◆ **Requirement**:
Rewrite the records from the first line through the line containing "more elapsed: elapsed -> compile", changing every "orange" to "amber" and leaving everything else as it is.

◆ **Listing**:
= = =
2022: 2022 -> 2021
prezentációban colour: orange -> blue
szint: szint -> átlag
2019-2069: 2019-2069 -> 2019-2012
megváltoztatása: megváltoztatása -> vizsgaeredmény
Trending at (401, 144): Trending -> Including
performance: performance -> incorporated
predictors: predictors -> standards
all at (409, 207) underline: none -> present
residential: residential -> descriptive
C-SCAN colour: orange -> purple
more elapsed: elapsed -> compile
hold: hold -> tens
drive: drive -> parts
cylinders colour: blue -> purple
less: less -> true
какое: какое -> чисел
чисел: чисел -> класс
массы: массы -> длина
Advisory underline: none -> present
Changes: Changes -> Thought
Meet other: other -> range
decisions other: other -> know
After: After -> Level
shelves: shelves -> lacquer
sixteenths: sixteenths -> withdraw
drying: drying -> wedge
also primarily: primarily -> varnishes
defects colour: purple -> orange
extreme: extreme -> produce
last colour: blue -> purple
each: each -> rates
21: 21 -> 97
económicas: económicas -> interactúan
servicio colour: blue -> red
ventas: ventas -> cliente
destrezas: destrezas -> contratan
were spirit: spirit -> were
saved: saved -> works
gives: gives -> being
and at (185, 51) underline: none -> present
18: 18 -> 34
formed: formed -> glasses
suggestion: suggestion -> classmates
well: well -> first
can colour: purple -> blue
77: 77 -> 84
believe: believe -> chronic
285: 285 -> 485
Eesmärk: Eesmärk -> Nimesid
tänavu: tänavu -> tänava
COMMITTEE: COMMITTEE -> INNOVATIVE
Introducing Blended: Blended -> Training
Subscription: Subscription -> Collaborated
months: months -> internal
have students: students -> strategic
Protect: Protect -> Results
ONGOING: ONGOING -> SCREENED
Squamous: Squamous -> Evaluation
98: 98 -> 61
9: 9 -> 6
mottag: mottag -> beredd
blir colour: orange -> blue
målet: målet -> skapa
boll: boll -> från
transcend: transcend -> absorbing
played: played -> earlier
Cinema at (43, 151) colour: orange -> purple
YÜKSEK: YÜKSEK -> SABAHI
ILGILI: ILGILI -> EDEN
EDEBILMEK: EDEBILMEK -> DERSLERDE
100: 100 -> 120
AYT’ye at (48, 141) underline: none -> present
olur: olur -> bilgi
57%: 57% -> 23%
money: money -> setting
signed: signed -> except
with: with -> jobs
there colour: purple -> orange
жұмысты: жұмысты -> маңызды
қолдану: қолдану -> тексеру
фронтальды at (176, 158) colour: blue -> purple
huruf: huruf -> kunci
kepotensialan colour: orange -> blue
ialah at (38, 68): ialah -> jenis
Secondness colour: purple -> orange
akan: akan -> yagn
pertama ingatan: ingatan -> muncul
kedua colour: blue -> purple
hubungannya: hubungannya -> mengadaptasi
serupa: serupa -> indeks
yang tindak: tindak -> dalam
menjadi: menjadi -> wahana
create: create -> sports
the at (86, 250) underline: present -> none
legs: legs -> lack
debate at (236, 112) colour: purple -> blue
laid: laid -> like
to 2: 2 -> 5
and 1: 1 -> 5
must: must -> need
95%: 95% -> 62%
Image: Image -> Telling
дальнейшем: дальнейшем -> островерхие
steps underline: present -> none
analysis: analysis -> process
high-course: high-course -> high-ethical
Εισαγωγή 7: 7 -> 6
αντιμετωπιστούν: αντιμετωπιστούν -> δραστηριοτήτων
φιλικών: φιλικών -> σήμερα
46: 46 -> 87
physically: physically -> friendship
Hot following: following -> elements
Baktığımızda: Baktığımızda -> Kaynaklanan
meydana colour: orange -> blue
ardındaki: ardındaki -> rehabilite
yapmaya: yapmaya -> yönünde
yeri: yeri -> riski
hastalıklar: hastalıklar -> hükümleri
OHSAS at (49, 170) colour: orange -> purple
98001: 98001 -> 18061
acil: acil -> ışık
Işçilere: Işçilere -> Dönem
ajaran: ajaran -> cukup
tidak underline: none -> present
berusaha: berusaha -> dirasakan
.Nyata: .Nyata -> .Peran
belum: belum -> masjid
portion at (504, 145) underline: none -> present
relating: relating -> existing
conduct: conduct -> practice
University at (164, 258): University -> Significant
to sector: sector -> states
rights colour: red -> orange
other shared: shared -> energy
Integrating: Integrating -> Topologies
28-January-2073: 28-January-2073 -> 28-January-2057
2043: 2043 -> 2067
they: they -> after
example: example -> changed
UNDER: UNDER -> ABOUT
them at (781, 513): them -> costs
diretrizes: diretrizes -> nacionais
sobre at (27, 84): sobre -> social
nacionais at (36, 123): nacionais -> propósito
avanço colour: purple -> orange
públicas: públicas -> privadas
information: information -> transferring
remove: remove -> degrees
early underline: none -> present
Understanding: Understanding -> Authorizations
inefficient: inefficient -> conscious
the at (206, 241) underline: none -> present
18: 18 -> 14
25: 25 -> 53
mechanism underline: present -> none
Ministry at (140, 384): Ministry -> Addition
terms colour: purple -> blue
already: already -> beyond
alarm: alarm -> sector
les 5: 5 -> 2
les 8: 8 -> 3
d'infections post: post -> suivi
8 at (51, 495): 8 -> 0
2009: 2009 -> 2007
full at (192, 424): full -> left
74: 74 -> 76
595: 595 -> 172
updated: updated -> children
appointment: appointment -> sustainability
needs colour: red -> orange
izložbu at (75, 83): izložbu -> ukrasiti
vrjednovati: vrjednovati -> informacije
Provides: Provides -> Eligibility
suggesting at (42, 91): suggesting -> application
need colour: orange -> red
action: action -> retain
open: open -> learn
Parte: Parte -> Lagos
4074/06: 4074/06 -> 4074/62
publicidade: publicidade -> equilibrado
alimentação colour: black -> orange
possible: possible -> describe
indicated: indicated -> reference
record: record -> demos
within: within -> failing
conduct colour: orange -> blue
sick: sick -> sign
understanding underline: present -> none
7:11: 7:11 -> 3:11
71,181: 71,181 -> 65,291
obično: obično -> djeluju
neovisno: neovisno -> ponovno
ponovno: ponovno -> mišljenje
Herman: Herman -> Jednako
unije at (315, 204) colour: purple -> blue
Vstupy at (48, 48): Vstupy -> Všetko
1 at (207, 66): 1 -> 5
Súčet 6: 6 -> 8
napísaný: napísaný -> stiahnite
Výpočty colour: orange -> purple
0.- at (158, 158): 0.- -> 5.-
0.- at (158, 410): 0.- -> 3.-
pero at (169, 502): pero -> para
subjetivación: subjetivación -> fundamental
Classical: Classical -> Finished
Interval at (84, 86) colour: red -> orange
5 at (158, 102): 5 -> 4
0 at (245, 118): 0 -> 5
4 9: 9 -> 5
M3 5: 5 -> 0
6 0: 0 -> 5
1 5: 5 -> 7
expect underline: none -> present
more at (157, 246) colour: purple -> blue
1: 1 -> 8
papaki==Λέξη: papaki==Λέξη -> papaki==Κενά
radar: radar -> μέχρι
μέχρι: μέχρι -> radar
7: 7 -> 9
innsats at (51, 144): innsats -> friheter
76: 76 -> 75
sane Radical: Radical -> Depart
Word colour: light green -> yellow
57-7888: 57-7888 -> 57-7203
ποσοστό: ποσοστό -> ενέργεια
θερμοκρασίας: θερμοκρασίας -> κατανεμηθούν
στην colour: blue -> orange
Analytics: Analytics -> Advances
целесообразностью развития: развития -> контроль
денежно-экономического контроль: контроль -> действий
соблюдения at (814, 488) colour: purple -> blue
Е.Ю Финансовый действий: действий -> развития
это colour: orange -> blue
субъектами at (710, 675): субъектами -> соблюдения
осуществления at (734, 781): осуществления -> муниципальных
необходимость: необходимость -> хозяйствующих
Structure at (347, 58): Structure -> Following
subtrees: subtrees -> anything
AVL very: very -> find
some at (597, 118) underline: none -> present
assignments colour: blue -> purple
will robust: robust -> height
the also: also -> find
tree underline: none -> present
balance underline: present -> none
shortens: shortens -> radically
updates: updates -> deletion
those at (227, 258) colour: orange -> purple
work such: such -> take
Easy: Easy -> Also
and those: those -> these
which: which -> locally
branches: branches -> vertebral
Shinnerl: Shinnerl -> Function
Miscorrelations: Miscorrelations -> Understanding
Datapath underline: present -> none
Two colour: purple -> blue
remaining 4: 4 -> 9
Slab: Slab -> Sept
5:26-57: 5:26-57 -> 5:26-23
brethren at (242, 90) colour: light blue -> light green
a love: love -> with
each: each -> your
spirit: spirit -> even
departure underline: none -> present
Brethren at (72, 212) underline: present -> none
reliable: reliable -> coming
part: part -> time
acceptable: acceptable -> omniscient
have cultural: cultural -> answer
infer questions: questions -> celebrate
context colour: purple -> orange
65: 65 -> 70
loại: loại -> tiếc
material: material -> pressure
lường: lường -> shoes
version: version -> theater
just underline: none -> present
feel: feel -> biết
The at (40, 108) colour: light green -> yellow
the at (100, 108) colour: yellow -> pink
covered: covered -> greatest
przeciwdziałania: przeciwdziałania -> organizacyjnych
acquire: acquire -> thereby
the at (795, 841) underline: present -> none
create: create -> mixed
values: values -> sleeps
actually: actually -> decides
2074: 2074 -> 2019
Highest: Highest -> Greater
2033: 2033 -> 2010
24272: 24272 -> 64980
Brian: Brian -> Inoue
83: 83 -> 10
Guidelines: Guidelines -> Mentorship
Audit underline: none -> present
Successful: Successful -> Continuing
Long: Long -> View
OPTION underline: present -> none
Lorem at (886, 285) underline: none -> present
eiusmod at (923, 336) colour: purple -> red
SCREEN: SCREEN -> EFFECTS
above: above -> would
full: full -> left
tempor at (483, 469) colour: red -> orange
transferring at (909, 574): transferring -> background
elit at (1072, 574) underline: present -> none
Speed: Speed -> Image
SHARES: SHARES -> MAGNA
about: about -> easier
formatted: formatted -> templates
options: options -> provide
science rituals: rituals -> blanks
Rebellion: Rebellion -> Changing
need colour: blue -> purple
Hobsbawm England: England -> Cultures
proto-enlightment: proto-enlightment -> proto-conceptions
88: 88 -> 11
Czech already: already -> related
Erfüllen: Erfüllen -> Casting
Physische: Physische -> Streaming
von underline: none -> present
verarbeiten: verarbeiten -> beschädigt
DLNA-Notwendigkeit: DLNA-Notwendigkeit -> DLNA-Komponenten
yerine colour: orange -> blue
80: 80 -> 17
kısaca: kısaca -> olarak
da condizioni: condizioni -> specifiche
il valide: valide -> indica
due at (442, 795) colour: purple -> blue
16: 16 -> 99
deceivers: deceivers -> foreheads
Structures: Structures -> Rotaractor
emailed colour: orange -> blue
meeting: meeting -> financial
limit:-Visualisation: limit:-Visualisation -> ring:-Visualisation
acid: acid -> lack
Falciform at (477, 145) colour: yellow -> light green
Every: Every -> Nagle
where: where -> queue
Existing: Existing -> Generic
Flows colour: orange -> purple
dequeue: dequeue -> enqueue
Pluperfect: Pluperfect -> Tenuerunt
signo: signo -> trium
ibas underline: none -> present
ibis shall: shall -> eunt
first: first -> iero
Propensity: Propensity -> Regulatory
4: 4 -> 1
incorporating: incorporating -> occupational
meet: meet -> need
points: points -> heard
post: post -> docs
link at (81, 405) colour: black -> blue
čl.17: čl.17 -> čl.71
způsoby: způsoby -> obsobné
= = =
◆ **Exercise answer**:
2022: 2022 -> 2021
prezentációban colour: amber -> blue
szint: szint -> átlag
2019-2069: 2019-2069 -> 2019-2012
megváltoztatása: megváltoztatása -> vizsgaeredmény
Trending at (401, 144): Trending -> Including
performance: performance -> incorporated
predictors: predictors -> standards
all at (409, 207) underline: none -> present
residential: residential -> descriptive
C-SCAN colour: amber -> purple
more elapsed: elapsed -> compile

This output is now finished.